Below, the results of those predictions.
This table shows, for each team, the probability of winning 0 games, 1 game, …, 16 games. It has been sorted so that the team (the Patriots) with the highest probability of winning 16 is first, and the team (the Lions) with the lowest probability is shown last. All probabilities are rounded: probabilities less than 1% are shown as 0. The most likely number of games won is in bold.
The actual numbers of games won is shown by an orange background.
As expected, the model was crudely useful, at best. It did capture a certain rough order in the standings, and it did better than the naive model which simply said “All teams will win 8 games.” But it would not have been of much, if any, use to a gambler, except as a starting point.
Do not forget that the model’s predictions were conditional on the belief that all that mattered was the last seven years’ performance, a belief which is clearly false.
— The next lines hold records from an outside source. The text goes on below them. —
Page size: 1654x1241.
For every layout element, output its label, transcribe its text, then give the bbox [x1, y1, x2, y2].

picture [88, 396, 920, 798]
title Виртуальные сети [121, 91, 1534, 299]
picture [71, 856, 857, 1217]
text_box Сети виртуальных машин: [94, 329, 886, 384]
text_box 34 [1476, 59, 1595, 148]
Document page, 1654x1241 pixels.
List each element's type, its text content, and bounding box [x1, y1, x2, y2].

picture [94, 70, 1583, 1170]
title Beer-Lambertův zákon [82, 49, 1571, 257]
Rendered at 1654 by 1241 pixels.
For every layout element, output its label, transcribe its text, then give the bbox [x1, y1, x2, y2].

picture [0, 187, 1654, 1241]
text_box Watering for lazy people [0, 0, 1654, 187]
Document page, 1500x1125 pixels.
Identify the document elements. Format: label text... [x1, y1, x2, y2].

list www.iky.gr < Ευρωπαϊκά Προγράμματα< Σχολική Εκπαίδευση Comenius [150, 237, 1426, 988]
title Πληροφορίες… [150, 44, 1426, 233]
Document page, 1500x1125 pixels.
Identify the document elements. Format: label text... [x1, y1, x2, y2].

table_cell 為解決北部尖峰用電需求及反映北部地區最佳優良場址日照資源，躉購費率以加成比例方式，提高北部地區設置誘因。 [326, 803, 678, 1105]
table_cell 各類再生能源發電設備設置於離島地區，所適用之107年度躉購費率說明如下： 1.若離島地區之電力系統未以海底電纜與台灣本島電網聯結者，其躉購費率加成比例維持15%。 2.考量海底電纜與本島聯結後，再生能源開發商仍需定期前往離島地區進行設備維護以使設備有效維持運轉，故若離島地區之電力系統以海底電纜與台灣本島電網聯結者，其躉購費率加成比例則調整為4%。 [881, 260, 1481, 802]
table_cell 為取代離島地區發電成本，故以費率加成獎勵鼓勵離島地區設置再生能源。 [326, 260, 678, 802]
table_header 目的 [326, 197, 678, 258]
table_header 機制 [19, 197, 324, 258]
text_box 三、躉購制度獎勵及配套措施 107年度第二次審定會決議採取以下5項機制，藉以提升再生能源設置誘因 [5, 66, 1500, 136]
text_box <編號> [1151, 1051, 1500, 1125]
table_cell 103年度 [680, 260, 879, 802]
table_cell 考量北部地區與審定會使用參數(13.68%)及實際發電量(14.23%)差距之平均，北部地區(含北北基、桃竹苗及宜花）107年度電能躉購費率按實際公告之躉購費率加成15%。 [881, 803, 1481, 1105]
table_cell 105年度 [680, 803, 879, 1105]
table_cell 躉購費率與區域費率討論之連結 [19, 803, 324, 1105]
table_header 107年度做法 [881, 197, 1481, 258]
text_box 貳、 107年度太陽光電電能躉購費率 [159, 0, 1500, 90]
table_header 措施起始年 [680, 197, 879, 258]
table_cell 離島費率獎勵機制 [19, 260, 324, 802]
No account was taken, for example, of how the players have changed over that time period, nor did I use any information about the schedule. This model is meant to be a baseline with which to compare the performance of other, more sophisticated models.
If you are a gambler, or somebody who actively tracked the season, we would love to hear how your pre-season guesses compared with our model.
The next level of complexity is to account for the conferences and divisions, which do much to constrain the possible number of games won and lost. That is, each team’s schedule should be part of a better model. My guess, looking at the results of this simple model, is that incorporating this step will give a fairly decent boost to our predictive skill.
So, as the Lion’s always say (before each season begins), just wait ’till next year!
I also made this prediction: “the probability that at least one team wins 0 games is about 2%. The probability that at least one teams win 16 games is about 3%.” The two rare events had low probability, and no team won or lost all games.
1Note: these results are from a predictive and not from the more usual parametric model. You won’t discover how to calculate this model from ordinary statistics textbooks.
Using a predictive model gives us at least three advantages: (1) a full account of the variability of results (parametric models always under-predict the variability); (2) statements with respect to the observables (actual numbers of games won and lost); (3) probabilities for every possibility (each team can win from 0 to 16 games, and our model can quantify each possibility).